- **Brief**: Of the material below, only the lines from the line containing "high amount of" down to the line containing "power microscopy histopathology" belong in the answer, written out exactly.

- **Provided data**:
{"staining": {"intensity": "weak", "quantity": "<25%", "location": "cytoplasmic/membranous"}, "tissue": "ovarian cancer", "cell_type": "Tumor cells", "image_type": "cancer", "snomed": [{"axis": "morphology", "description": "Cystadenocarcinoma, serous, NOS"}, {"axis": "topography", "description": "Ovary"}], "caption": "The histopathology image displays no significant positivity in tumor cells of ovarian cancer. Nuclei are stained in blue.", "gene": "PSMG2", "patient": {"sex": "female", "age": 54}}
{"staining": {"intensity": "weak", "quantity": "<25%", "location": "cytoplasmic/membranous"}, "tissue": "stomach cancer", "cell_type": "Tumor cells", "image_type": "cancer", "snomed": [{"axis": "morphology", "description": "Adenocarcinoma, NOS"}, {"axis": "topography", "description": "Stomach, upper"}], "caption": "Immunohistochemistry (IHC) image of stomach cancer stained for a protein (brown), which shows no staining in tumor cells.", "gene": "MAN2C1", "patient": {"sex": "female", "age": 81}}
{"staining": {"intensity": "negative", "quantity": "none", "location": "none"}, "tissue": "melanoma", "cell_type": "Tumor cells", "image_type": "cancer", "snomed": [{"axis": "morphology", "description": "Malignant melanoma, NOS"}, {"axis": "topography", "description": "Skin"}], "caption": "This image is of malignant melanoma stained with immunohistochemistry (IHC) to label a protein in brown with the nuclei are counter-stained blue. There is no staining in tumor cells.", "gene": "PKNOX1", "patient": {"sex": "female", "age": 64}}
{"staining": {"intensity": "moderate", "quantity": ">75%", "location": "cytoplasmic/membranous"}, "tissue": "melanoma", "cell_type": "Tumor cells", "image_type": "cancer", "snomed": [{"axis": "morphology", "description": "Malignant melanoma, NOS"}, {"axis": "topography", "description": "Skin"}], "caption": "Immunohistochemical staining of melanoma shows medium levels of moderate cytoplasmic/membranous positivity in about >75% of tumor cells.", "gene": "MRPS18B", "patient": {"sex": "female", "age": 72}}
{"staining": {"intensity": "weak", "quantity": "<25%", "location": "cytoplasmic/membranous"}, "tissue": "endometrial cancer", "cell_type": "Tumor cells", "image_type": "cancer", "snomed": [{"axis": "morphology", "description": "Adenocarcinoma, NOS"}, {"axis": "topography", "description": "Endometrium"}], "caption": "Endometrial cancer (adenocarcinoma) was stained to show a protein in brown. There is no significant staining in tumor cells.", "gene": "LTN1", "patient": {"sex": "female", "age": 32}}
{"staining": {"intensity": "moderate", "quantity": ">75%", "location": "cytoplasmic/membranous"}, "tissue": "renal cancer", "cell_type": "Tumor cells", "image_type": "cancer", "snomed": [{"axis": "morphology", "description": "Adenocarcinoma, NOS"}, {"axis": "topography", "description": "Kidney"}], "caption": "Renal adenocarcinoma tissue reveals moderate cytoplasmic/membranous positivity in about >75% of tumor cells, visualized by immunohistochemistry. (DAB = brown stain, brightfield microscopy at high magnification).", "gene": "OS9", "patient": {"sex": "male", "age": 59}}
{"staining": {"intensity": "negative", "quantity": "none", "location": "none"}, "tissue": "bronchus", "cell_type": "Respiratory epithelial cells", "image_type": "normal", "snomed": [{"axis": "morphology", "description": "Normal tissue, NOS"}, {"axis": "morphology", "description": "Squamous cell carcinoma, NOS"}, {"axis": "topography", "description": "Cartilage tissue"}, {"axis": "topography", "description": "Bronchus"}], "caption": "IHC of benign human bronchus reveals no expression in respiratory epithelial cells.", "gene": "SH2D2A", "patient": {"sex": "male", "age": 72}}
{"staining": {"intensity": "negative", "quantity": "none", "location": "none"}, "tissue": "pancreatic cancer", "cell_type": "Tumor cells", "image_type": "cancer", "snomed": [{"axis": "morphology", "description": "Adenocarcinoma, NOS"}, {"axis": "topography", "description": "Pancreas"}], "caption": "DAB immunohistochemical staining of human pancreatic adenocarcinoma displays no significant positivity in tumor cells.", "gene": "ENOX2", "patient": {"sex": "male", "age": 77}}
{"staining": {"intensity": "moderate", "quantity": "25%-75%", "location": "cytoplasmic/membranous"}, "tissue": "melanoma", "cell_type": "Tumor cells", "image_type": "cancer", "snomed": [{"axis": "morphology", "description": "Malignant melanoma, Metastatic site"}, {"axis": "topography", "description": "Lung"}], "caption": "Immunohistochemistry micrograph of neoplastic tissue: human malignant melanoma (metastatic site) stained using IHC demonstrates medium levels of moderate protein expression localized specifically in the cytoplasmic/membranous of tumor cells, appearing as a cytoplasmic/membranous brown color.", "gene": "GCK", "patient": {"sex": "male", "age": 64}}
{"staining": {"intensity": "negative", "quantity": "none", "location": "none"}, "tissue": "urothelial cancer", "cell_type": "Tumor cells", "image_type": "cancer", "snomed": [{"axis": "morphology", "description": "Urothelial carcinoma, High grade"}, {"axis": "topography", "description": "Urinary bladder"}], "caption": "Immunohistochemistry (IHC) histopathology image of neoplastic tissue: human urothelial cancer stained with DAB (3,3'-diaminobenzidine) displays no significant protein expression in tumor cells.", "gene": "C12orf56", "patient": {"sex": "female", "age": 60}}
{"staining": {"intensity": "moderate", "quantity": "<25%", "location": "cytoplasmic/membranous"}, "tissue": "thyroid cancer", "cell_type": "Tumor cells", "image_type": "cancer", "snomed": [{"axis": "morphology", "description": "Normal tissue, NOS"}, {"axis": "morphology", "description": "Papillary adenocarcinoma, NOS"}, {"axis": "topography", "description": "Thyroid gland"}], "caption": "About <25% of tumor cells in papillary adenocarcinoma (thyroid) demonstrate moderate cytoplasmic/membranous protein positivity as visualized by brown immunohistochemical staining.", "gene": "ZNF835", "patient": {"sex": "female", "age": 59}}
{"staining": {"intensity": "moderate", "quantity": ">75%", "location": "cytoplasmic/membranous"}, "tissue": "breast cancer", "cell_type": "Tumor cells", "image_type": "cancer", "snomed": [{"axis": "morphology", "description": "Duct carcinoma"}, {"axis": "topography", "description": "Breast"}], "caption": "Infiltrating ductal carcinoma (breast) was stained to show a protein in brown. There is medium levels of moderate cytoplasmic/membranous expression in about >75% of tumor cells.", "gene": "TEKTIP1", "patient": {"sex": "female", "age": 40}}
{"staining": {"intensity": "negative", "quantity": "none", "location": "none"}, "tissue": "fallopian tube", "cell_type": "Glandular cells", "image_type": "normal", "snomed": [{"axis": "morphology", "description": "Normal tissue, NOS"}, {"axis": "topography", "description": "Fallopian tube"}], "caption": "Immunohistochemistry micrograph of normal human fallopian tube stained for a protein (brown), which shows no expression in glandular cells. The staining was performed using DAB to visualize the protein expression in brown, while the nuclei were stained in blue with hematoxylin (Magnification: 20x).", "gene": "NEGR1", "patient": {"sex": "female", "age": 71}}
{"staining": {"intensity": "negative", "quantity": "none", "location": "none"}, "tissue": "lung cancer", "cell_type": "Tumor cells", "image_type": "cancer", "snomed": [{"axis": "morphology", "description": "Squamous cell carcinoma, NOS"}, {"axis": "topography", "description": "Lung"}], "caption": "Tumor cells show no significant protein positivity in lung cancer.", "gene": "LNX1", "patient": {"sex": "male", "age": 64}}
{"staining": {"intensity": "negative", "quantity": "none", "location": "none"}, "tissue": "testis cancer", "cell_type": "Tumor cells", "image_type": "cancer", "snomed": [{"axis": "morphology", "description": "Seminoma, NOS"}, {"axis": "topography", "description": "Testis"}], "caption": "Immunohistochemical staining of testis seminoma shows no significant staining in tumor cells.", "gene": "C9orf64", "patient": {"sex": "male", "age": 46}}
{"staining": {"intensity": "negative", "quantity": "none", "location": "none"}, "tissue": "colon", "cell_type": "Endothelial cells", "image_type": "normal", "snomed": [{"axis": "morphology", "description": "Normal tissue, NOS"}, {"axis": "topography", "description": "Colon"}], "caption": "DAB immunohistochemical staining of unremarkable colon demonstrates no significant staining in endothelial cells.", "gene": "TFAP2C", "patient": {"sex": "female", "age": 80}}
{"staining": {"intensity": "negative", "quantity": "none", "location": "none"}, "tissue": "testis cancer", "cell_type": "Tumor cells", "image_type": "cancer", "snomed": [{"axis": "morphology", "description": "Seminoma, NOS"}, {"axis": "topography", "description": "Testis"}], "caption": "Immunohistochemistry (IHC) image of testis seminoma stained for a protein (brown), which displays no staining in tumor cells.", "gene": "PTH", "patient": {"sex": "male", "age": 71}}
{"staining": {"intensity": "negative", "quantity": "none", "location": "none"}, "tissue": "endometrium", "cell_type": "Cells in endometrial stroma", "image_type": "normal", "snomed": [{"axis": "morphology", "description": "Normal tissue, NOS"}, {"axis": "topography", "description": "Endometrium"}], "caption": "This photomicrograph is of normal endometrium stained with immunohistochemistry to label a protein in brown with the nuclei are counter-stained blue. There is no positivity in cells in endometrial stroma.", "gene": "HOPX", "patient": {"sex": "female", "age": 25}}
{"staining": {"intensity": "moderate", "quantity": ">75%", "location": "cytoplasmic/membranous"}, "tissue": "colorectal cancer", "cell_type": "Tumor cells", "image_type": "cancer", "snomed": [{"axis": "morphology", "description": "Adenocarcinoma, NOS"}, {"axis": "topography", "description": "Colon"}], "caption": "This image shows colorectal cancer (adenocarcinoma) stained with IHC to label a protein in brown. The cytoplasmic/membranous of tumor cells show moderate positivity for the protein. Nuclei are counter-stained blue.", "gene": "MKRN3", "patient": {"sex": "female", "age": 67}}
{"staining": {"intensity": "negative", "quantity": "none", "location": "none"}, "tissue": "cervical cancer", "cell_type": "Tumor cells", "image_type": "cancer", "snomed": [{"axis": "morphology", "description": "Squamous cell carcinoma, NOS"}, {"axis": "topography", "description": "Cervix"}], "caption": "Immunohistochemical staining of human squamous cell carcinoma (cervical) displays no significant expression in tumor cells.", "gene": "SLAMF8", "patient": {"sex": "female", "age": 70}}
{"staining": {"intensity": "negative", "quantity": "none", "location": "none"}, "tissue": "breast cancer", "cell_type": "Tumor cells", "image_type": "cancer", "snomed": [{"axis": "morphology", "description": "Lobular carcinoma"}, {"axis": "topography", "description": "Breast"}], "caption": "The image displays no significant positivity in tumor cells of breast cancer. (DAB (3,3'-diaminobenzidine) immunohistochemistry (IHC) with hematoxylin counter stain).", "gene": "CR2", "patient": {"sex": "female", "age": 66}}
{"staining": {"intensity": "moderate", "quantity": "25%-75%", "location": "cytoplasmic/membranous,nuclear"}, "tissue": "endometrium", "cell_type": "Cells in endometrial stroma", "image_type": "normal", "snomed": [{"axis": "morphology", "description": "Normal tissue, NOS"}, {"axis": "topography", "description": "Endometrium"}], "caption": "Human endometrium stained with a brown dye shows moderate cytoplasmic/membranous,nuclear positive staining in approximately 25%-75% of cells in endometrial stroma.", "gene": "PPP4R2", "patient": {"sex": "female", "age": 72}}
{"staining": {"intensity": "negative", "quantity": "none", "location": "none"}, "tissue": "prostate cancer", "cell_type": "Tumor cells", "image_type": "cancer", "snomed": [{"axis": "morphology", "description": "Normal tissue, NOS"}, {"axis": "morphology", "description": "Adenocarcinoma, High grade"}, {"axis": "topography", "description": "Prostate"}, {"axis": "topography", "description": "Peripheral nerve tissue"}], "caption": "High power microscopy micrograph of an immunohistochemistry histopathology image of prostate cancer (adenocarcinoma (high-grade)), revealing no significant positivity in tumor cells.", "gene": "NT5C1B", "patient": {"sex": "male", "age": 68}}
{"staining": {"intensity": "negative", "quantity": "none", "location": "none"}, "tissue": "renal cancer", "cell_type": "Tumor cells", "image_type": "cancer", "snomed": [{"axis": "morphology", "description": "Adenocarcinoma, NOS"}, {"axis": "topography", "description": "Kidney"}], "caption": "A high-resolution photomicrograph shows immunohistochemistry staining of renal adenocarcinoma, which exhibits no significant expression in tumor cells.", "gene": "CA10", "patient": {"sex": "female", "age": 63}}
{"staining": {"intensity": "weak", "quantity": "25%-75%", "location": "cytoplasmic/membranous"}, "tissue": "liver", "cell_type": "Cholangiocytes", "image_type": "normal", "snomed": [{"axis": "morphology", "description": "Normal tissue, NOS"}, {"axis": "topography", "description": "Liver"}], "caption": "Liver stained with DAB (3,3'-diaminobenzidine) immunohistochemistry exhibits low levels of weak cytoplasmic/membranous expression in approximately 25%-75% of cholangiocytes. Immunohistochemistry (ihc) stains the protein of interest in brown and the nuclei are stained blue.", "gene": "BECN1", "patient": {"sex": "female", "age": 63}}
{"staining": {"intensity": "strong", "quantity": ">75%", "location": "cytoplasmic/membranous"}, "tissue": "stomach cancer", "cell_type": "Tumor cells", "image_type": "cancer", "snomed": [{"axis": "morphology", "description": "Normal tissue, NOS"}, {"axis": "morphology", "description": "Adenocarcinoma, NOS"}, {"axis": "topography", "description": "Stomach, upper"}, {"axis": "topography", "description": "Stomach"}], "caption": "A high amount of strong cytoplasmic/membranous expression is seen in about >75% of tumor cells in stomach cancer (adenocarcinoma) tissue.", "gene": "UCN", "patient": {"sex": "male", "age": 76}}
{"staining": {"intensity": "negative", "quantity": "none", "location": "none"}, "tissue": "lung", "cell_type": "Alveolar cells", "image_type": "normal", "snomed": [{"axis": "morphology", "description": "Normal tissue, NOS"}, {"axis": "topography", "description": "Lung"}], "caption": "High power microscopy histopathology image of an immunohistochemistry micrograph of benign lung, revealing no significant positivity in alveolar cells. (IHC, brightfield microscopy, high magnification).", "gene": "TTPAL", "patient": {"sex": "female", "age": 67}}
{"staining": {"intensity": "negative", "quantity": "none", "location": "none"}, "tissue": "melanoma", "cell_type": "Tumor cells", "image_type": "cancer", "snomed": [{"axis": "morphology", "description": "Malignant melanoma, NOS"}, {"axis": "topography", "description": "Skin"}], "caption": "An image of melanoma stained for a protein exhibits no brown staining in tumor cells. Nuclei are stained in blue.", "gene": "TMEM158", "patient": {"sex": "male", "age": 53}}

- **Exercise solution**:
{"staining": {"intensity": "strong", "quantity": ">75%", "location": "cytoplasmic/membranous"}, "tissue": "stomach cancer", "cell_type": "Tumor cells", "image_type": "cancer", "snomed": [{"axis": "morphology", "description": "Normal tissue, NOS"}, {"axis": "morphology", "description": "Adenocarcinoma, NOS"}, {"axis": "topography", "description": "Stomach, upper"}, {"axis": "topography", "description": "Stomach"}], "caption": "A high amount of strong cytoplasmic/membranous expression is seen in about >75% of tumor cells in stomach cancer (adenocarcinoma) tissue.", "gene": "UCN", "patient": {"sex": "male", "age": 76}}
{"staining": {"intensity": "negative", "quantity": "none", "location": "none"}, "tissue": "lung", "cell_type": "Alveolar cells", "image_type": "normal", "snomed": [{"axis": "morphology", "description": "Normal tissue, NOS"}, {"axis": "topography", "description": "Lung"}], "caption": "High power microscopy histopathology image of an immunohistochemistry micrograph of benign lung, revealing no significant positivity in alveolar cells. (IHC, brightfield microscopy, high magnification).", "gene": "TTPAL", "patient": {"sex": "female", "age": 67}}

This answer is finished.